(Published in Harvard Public Health)
The Supreme Court’s ruling on Dobbs v. Jackson in June is just the latest blow to health rights in the United States. National medical associations in the U.S. agree that abortion is essential to reproductive healthcare. So why would abortion not be protected as such? Because the U.S. does not, and never has, protected a right to health.
Good health is the foundation of a person’s life and liberty. Injury and disease are always disruptive, and sometimes crippling. We might have to stop working, cancel plans, quarantine, hire help, and in cases of long-term disability, build whole new support systems to accommodate a new normal.
The U.S. remains the only high-income nation in the world without universal access to healthcare. However, the U.S. has signed and ratified one of the most widely adopted international treaties that includes the duty to protect the right to life. Under international law, the right to life simply means that humans have a right to live, and that nobody can try to kill another. Healthcare, the United Nations says, is an essential part of that duty. In 2018, the U.N. Committee on Civil and Political Rights said the right to life cannot exist without equal access to affordable healthcare services (including in prisons), mental health services, and notably, access to abortion. The U.N. committee mentioned health more than a dozen times in its statement on the right to life.
The bottom line is: the U.S. can’t claim to protect life if it fails to protect health. And it has consistently failed on all three of the U.N.’s measures— the latest being access to abortion.
In the U.S., our debates around healthcare, and especially abortion, are hampered by a lack of right to health. Instead, the Supreme Court in 1973 protected access to abortion through the rights to privacy and due process, not health. Privacy is mentioned only twice by the U.N. committee commentary on the right to life.
Since Dobbs, several state legislatures have declared it fair game to criminalize abortion procedures even in cases where pregnancy threatens maternal health or life. Despite ample evidence that restrictive abortion laws lead to spikes in maternal mortality and morbidity—core public health indicators—the Court prior to the Dobb’s decision has defended abortion as merely a matter of privacy, not health or life. We know this is a myth. Abortion is deeply tied to the ability to stay healthy and in some cases, alive.
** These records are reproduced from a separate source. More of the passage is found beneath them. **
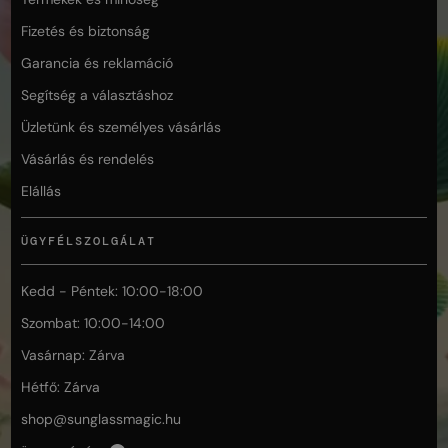
Fizetés és biztonság
Garancia és reklamáció
Segítség a választáshoz
Üzletünk és személyes vásárlás
Vásárlás és rendelés
Elállás
ÜGYFÉLSZOLGÁLAT
Kedd - Péntek: 10:00-18:00
Szombat: 10:00-14:00
Vasárnap: Zárva
Hétfő: Zárva
shop@
sunglassmagic.hu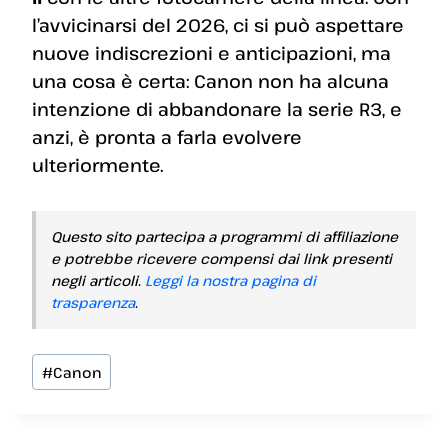
l’avvicinarsi del 2026, ci si può aspettare
nuove indiscrezioni e anticipazioni, ma
una cosa è certa: Canon non ha alcuna
intenzione di abbandonare la serie R3, e
anzi, è pronta a farla evolvere
ulteriormente.
Questo sito partecipa a programmi di affiliazione
e potrebbe ricevere compensi dai link presenti
negli articoli.
Leggi la nostra pagina di
trasparenza
.
Tag
#
Canon
articolo: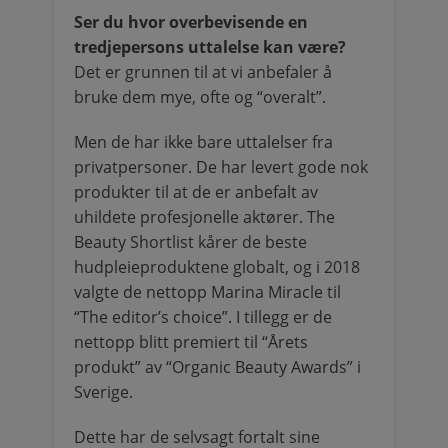
Ser du hvor overbevisende en
tredjepersons uttalelse kan være?
Det er grunnen til at vi anbefaler å
bruke dem mye, ofte og “overalt”.
Men de har ikke bare uttalelser fra
privatpersoner. De har levert gode nok
produkter til at de er anbefalt av
uhildete profesjonelle aktører. The
Beauty Shortlist kårer de beste
hudpleieproduktene globalt, og i 2018
valgte de nettopp Marina Miracle til
“The editor’s choice”. I tillegg er de
nettopp blitt premiert til “Årets
produkt” av “Organic Beauty Awards” i
Sverige.
Dette har de selvsagt fortalt sine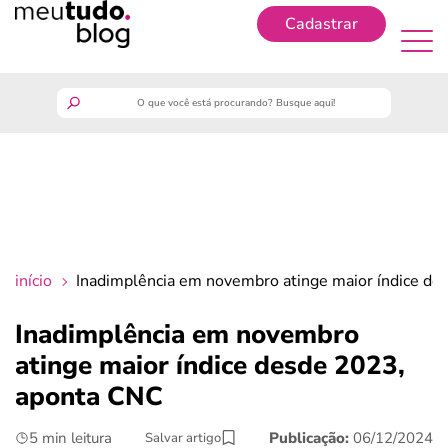
Cadastrar
Cadastrar
meutudo
guia do trabalhador
finanças
início
Inadimplência em novembro atinge maior índice d
benefícios
Inadimplência em novembro
atinge maior índice desde 2023,
crédito fácil
aponta CNC
últimas notícias
5 min leitura
Publicação:
06/12/2024
Salvar artigo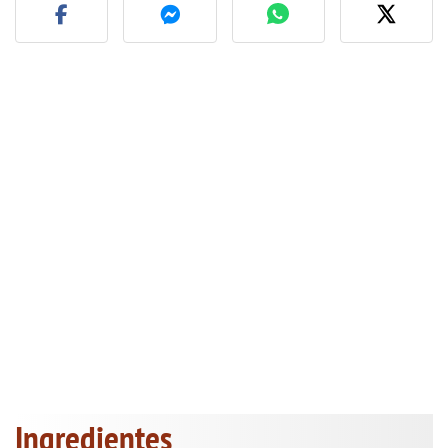
Ingredientes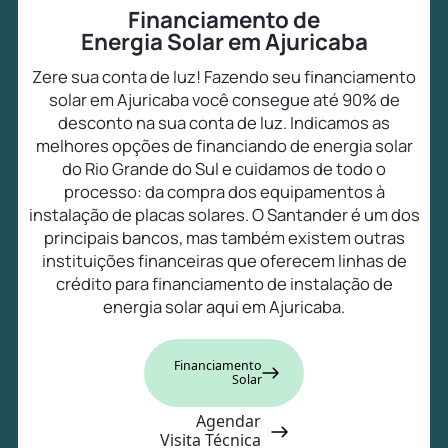
Financiamento de
Energia Solar em Ajuricaba
Zere sua conta de luz! Fazendo seu financiamento
solar em Ajuricaba você consegue até 90% de
desconto na sua conta de luz. Indicamos as
melhores opções de financiando de energia solar
do Rio Grande do Sul e cuidamos de todo o
processo: da compra dos equipamentos à
instalação de placas solares. O Santander é um dos
principais bancos, mas também existem outras
instituições financeiras que oferecem linhas de
crédito para financiamento de instalação de
energia solar aqui em Ajuricaba.
Financiamento
Solar
Agendar
Visita Técnica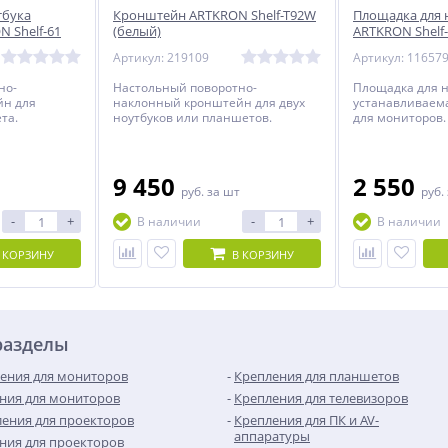
тбука
Кронштейн ARTKRON Shelf-T92W
Площадка для 
 Shelf-61
(белый)
ARTKRON Shelf-
Артикул: 219109
Артикул: 11657
но-
Настольный поворотно-
Площадка для н
йн для
наклонный кронштейн для двух
устанавливаем
та.
ноутбуков или планшетов.
для мониторов.
9 450
2 550
руб.
за шт
руб.
-
+
-
+
В наличии
В наличии
 КОРЗИНУ
В КОРЗИНУ
разделы
ения для мониторов
Крепления для планшетов
ния для мониторов
Крепления для телевизоров
ения для проекторов
Крепления для ПК и AV-
аппаратуры
ния для проекторов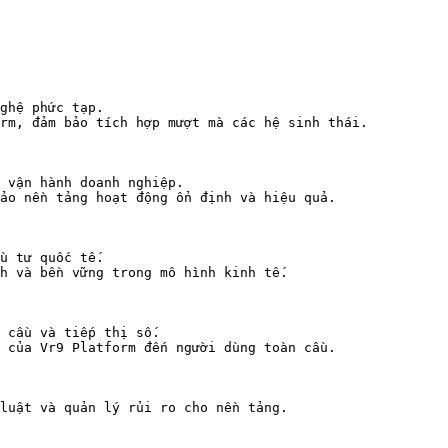
ghệ phức tạp.

rm, đảm bảo tích hợp mượt mà các hệ sinh thái.

 vận hành doanh nghiệp.

ảo nền tảng hoạt động ổn định và hiệu quả.

u tư quốc tế.

h và bền vững trong mô hình kinh tế.

 cầu và tiếp thị số.

 của Vr9 Platform đến người dùng toàn cầu.

luật và quản lý rủi ro cho nền tảng.
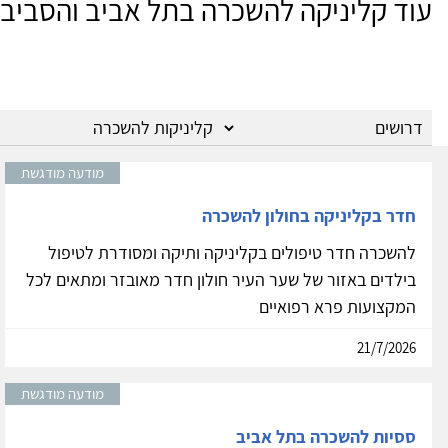
עוד קליניקה להשכרה בתל אביב והסביב
מודעה מודגשת
חדר בקליניקה בחולון להשכרה
להשכרה חדר טיפולים בקליניקה ותיקה ומסודרת לטיפול
בילדים באזור של שער העיר חולון חדר מאובזר ומתאים לכל
המקצועות פרא רפואיים
21/7/2026
מודעה מודגשת
ססיות להשכרה בתל אביב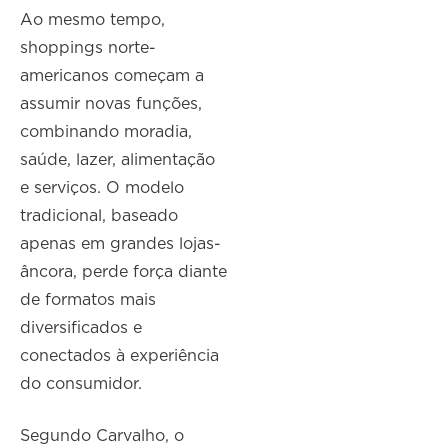
Ao mesmo tempo,
shoppings norte-
americanos começam a
assumir novas funções,
combinando moradia,
saúde, lazer, alimentação
e serviços. O modelo
tradicional, baseado
apenas em grandes lojas-
âncora, perde força diante
de formatos mais
diversificados e
conectados à experiência
do consumidor.
Segundo Carvalho, o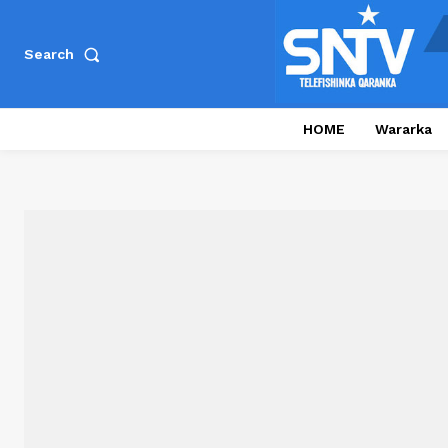
Search
HOME
Wararka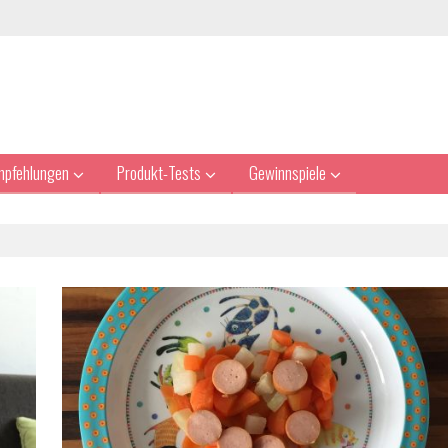
mpfehlungen
Produkt-Tests
Gewinnspiele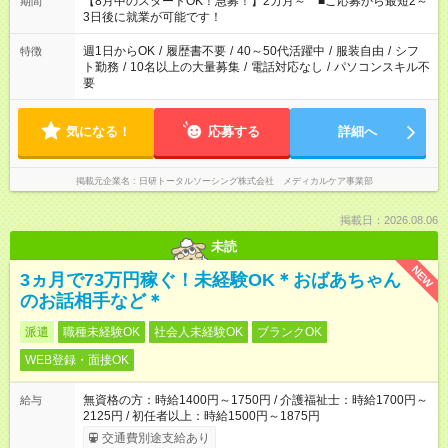
【8月中のスタートOK！急募！】2カ月～ ■ご応募から最短2～
期間
3日後に就業が可能です！
週1日からOK
/
履歴書不要
/
40～50代活躍中
/
服装自由
/
シフ
特徴
ト勤務
/
10名以上の大量募集
/
電話対応なし
/
パソコンスキル不
要
気になる！
応募する
詳細へ
掲載元企業名
日研トータルソーシング株式会社 メディカルケア事業部
掲載日：2026.08.06
未読
NEW
3ヵ月で73万円稼ぐ！未経験OK＊おばあちゃん
のお話相手など＊
派遣
職種未経験OK
社会人未経験OK
ブランクOK
WEB登録・面接OK
無資格の方：時給1400円～1750円 / 介護福祉士：時給1700円～
給与
2125円 / 初任者以上：時給1500円～1875円
交通費別途支給あり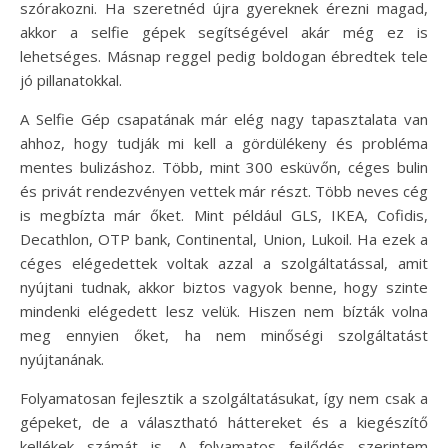
szórakozni. Ha szeretnéd újra gyereknek érezni magad,
akkor a selfie gépek segítségével akár még ez is
lehetséges. Másnap reggel pedig boldogan ébredtek tele
jó pillanatokkal.
A Selfie Gép csapatának már elég nagy tapasztalata van
ahhoz, hogy tudják mi kell a gördülékeny és probléma
mentes bulizáshoz. Több, mint 300 esküvőn, céges bulin
és privát rendezvényen vettek már részt. Több neves cég
is megbízta már őket. Mint például GLS, IKEA, Cofidis,
Decathlon, OTP bank, Continental, Union, Lukoil. Ha ezek a
céges elégedettek voltak azzal a szolgáltatással, amit
nyújtani tudnak, akkor biztos vagyok benne, hogy szinte
mindenki elégedett lesz velük. Hiszen nem bízták volna
meg ennyien őket, ha nem minőségi szolgáltatást
nyújtanának.
Folyamatosan fejlesztik a szolgáltatásukat, így nem csak a
gépeket, de a választható háttereket és a kiegészítő
kellékek számát is. A folyamatos fejlődés szerintem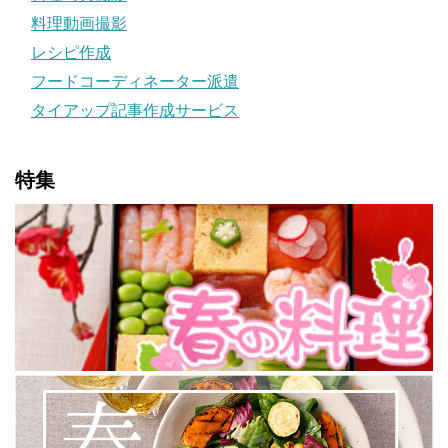
料理動画撮影
レシピ作成
フードコーディネーター派遣
タイアップ記事作成サービス
特集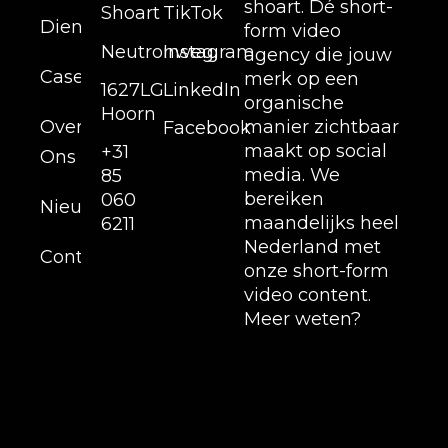
shoart. Dé short-
Shoart
TikTok
Diensten
form video
Neutronweg,
Instagram
agency die jouw
Cases
merk op een
1627LG
LinkedIn
organische
Hoorn
Over
manier zichtbaar
Facebook
maakt op social
+31
Ons
media. We
85
bereiken
060
Nieuws
maandelijks heel
6211
Nederland met
Contact
onze short-form
video content.
Meer weten?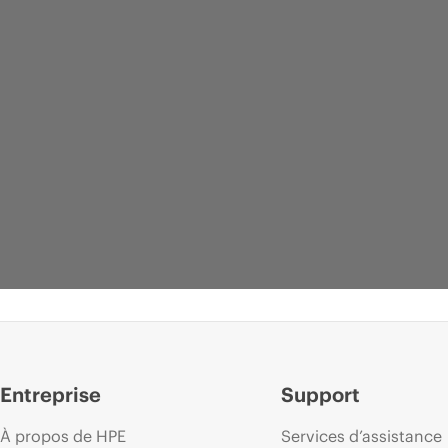
Entreprise
Support
À propos de HPE
Services d’assistance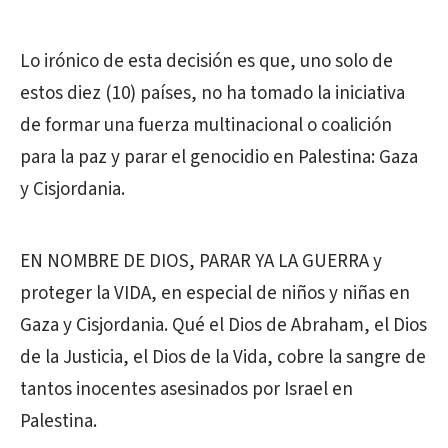
Lo irónico de esta decisión es que, uno solo de
estos diez (10) países, no ha tomado la iniciativa
de formar una fuerza multinacional o coalición
para la paz y parar el genocidio en Palestina: Gaza
y Cisjordania.
EN NOMBRE DE DIOS, PARAR YA LA GUERRA y
proteger la VIDA, en especial de niños y niñas en
Gaza y Cisjordania. Qué el Dios de Abraham, el Dios
de la Justicia, el Dios de la Vida, cobre la sangre de
tantos inocentes asesinados por Israel en
Palestina.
Regardless, our political parties remain deeply polarized on access to healthcare, including abortion. But lawmakers should know there is historical backing in the U.S. for elevating a right to health. None other than U.S. president Franklin D. Roosevelt, first proposed healthcare as a human right in his State of the Union address in 1944, as part of his ‘Second Bill of Rights.’ His list featured aspirational economic and social guarantees to the American people, like the right to a decent home and, of course, the right to adequate medical care.
Eleanor Roosevelt later took the Second Bill of Rights to the U.N., where it contributed to the right to health being included in the Universal Declaration of Human Rights in 1948. The right to health is now accepted international law, and is part of numerous treaties, none of which the U.S. Senate has seen fit to ratify. The U.S. conservative movement has historically declared itself averse to adopting rights that might expand government function and responsibility. In contrast, state legislatures in red states are keen to expand government responsibility when it comes to abortion. The conservative movement condemns government interference in the delivery of healthcare—except when it comes to reproductive health. The American Medical Association has called abortion bans a “direct attack” on medicine, and a “brazen violation of patients’ rights to evidence-based reproductive health services.”
Excepting access to abortion, U.S. lawmakers have largely left healthcare to the markets, rather than government. True, the government funds programs like Medicaid and Medicare but these programs vary significantly in quality and access by state, falling far short of providing fair, equitable, universal access to good healthcare.
The only two places where the U.S. government accepts some responsibility for the provision of healthcare are 1) in prisons and mental health facilities; and 2) in the military. While healthcare services in the U.S. prison system are notoriously deficient, they nevertheless exist and are recognized as an entitlement, underpinning the right to life. As an example, in 2005 a federal court seized control of the failing healthcare system in California’s Department of Corrections citing preventable deaths. In the military, free healthcare is an entitlement, and the quality of that care is deemed good enough even for the U.S. president.
So why doesn’t everyone in the U.S. have the same rights?
It is an uphill battle in a country that sees health and healthcare as a private matter for markets and individuals to navigate. But if we want to improve public health in the U.S. we need to start legislating healthcare as a right—and recognize that achieving the highest possible standards of public health is a legitimate government function.